Task instructions — Copy all the data exactly, except the pictures.

Material for the task —
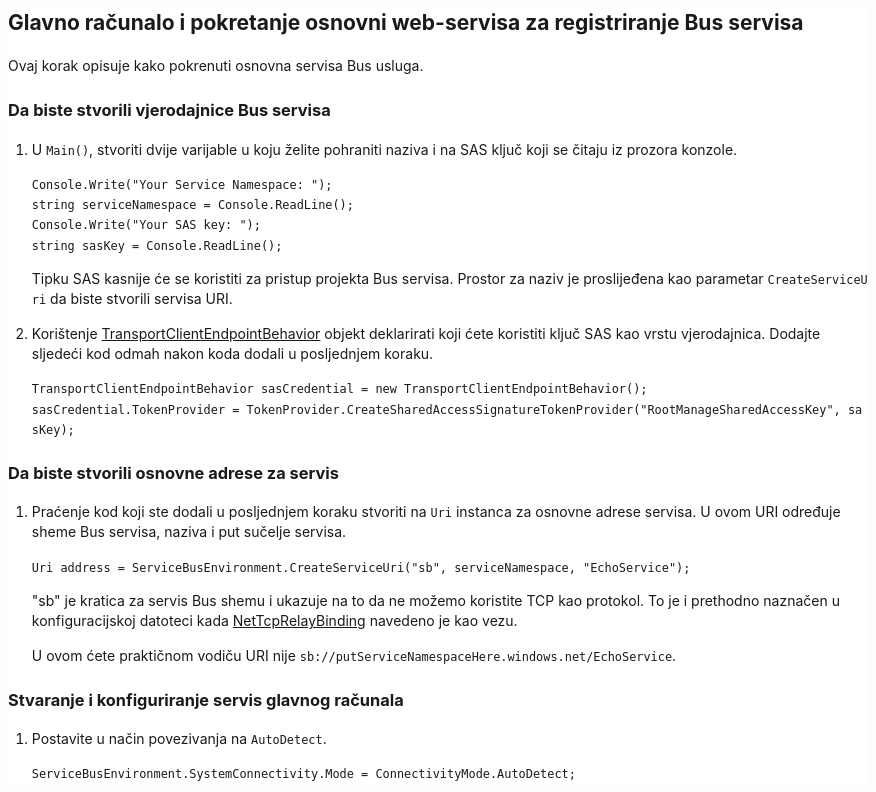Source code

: ## <a name="host-and-run-a-basic-web-service-to-register-with-service-bus"></a>Glavno računalo i pokretanje osnovni web-servisa za registriranje Bus servisa

Ovaj korak opisuje kako pokrenuti osnovna servisa Bus usluga.

### <a name="to-create-the-service-bus-credentials"></a>Da biste stvorili vjerodajnice Bus servisa

1. U `Main()`, stvoriti dvije varijable u koju želite pohraniti naziva i na SAS ključ koji se čitaju iz prozora konzole.

    ```
    Console.Write("Your Service Namespace: ");
    string serviceNamespace = Console.ReadLine();
    Console.Write("Your SAS key: ");
    string sasKey = Console.ReadLine();
    ```

    Tipku SAS kasnije će se koristiti za pristup projekta Bus servisa. Prostor za naziv je proslijeđena kao parametar `CreateServiceUri` da biste stvorili servisa URI.

4. Korištenje [TransportClientEndpointBehavior](https://msdn.microsoft.com/library/microsoft.servicebus.transportclientendpointbehavior.aspx) objekt deklarirati koji ćete koristiti ključ SAS kao vrstu vjerodajnica. Dodajte sljedeći kod odmah nakon koda dodali u posljednjem koraku.

    ```
    TransportClientEndpointBehavior sasCredential = new TransportClientEndpointBehavior();
    sasCredential.TokenProvider = TokenProvider.CreateSharedAccessSignatureTokenProvider("RootManageSharedAccessKey", sasKey);
    ```

### <a name="to-create-a-base-address-for-the-service"></a>Da biste stvorili osnovne adrese za servis

1. Praćenje kod koji ste dodali u posljednjem koraku stvoriti na `Uri` instanca za osnovne adrese servisa. U ovom URI određuje sheme Bus servisa, naziva i put sučelje servisa.

    ```
    Uri address = ServiceBusEnvironment.CreateServiceUri("sb", serviceNamespace, "EchoService");
    ```

    "sb" je kratica za servis Bus shemu i ukazuje na to da ne možemo koristite TCP kao protokol. To je i prethodno naznačen u konfiguracijskoj datoteci kada [NetTcpRelayBinding](https://msdn.microsoft.com/library/microsoft.servicebus.nettcprelaybinding.aspx) navedeno je kao vezu.
    
    U ovom ćete praktičnom vodiču URI nije `sb://putServiceNamespaceHere.windows.net/EchoService`.

### <a name="to-create-and-configure-the-service-host"></a>Stvaranje i konfiguriranje servis glavnog računala

1. Postavite u način povezivanja na `AutoDetect`.

    ```
    ServiceBusEnvironment.SystemConnectivity.Mode = ConnectivityMode.AutoDetect;
    ```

Response to the exercise —
Source code

: ## <a name="host-and-run-a-basic-web-service-to-register-with-service-bus"></a>Glavno računalo i pokretanje osnovni web-servisa za registriranje Bus servisa

Ovaj korak opisuje kako pokrenuti osnovna servisa Bus usluga.

### <a name="to-create-the-service-bus-credentials"></a>Da biste stvorili vjerodajnice Bus servisa

1. U `Main()`, stvoriti dvije varijable u koju želite pohraniti naziva i na SAS ključ koji se čitaju iz prozora konzole.

    ```
    Console.Write("Your Service Namespace: ");
    string serviceNamespace = Console.ReadLine();
    Console.Write("Your SAS key: ");
    string sasKey = Console.ReadLine();
    ```

    Tipku SAS kasnije će se koristiti za pristup projekta Bus servisa. Prostor za naziv je proslijeđena kao parametar `CreateServiceUri` da biste stvorili servisa URI.

4. Korištenje [TransportClientEndpointBehavior](https://msdn.microsoft.com/library/microsoft.servicebus.transportclientendpointbehavior.aspx) objekt deklarirati koji ćete koristiti ključ SAS kao vrstu vjerodajnica. Dodajte sljedeći kod odmah nakon koda dodali u posljednjem koraku.

    ```
    TransportClientEndpointBehavior sasCredential = new TransportClientEndpointBehavior();
    sasCredential.TokenProvider = TokenProvider.CreateSharedAccessSignatureTokenProvider("RootManageSharedAccessKey", sasKey);
    ```

### <a name="to-create-a-base-address-for-the-service"></a>Da biste stvorili osnovne adrese za servis

1. Praćenje kod koji ste dodali u posljednjem koraku stvoriti na `Uri` instanca za osnovne adrese servisa. U ovom URI određuje sheme Bus servisa, naziva i put sučelje servisa.

    ```
    Uri address = ServiceBusEnvironment.CreateServiceUri("sb", serviceNamespace, "EchoService");
    ```

    "sb" je kratica za servis Bus shemu i ukazuje na to da ne možemo koristite TCP kao protokol. To je i prethodno naznačen u konfiguracijskoj datoteci kada [NetTcpRelayBinding](https://msdn.microsoft.com/library/microsoft.servicebus.nettcprelaybinding.aspx) navedeno je kao vezu.
    
    U ovom ćete praktičnom vodiču URI nije `sb://putServiceNamespaceHere.windows.net/EchoService`.

### <a name="to-create-and-configure-the-service-host"></a>Stvaranje i konfiguriranje servis glavnog računala

1. Postavite u način povezivanja na `AutoDetect`.

    ```
    ServiceBusEnvironment.SystemConnectivity.Mode = ConnectivityMode.AutoDetect;
    ```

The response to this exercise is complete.